TCPA/Palladium user interst vs third party interest (Re: responding to claims about TCPA)

Ben Laurie ben at algroup.co.uk
Wed Aug 14 12:49:58 PDT 2002


Adam Back wrote:
> The remote attesation is the feature which is in the interests of
> third parties.
> 
> I think if this feature were removed the worst of the issues the
> complaints are around would go away because the remaining features
> would be under the control of the user, and there would be no way for
> third parties to discriminate against users who did not use them, or
> configured them in given ways.
> 
> The remaining features of note being sealing, and integrity metric
> based security boot-strapping.
> 
> However the remote attestation is clearly the feature that TCPA, and
> Microsoft place most value on (it being the main feature allowing DRM,
> and allowing remote influence and control to be exerted on users
> configuration and software choices).
> 
> So the remote attesation feature is useful for _servers_ that want to
> convince clients of their trust-worthiness (that they won't look at
> content, tamper with the algorithm, or anonymity or privacy properties
> etc).  So you could imagine that feature being a part of server
> machines, but not part of client machines -- there already exists some
> distinctions between client and server platforms -- for example high
> end Intel chips with larger cache etc intended for server market by
> their pricing.  You could imagine the TCPA/Palladium support being
> available at extra cost for this market.
> 
> But the remaining problem is that the remote attesation is kind of
> dual-use (of utility to both user desktop machines and servers).  This
> is because with peer-to-peer applications, user desktop machines are
> also servers.
> 
> So the issue has become entangled.
> 
> It would be useful for individual liberties for remote-attestation
> features to be widely deployed on desktop class machines to build
> peer-to-peer systems and anonymity and privacy enhancing systems.
* * *
◆ Stated exercise A:
Answer these questions about the post on remote attestation, one answer per line:
(i) Besides remote attestation, which two features does the post name as remaining?
(ii) Which feature does the post say TCPA and Microsoft value most?
(iii) With what kind of applications are user desktop machines also servers?
◆ Stated exercise B: How would the post on remote attestation read from "Ben Laurie ben" up to and including "in given ways." if you change "third parties" to "outside parties" throughout? Give that passage in full.
The lines that come next are taken from a separate source.

◆ Information provided:
* * *
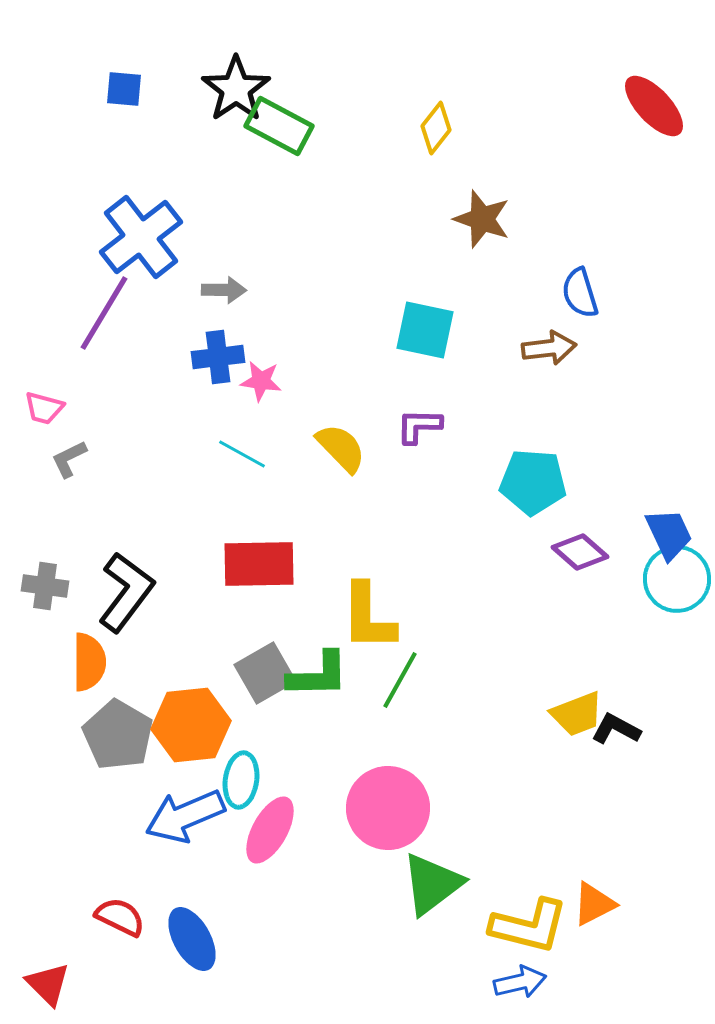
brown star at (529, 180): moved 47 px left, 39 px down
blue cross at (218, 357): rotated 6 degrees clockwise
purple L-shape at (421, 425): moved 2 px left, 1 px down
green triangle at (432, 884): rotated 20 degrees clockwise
* * *
◆ Worked solution A:
(i) Sealing, and integrity metric based security boot-strapping.
(ii) Remote attestation.
(iii) Peer-to-peer applications.

◆ Worked solution B:
Ben Laurie ben at algroup.co.uk
Wed Aug 14 12:49:58 PDT 2002


Adam Back wrote:
> The remote attesation is the feature which is in the interests of
> outside parties.
> 
> I think if this feature were removed the worst of the issues the
> complaints are around would go away because the remaining features
> would be under the control of the user, and there would be no way for
> outside parties to discriminate against users who did not use them, or
> configured them in given ways.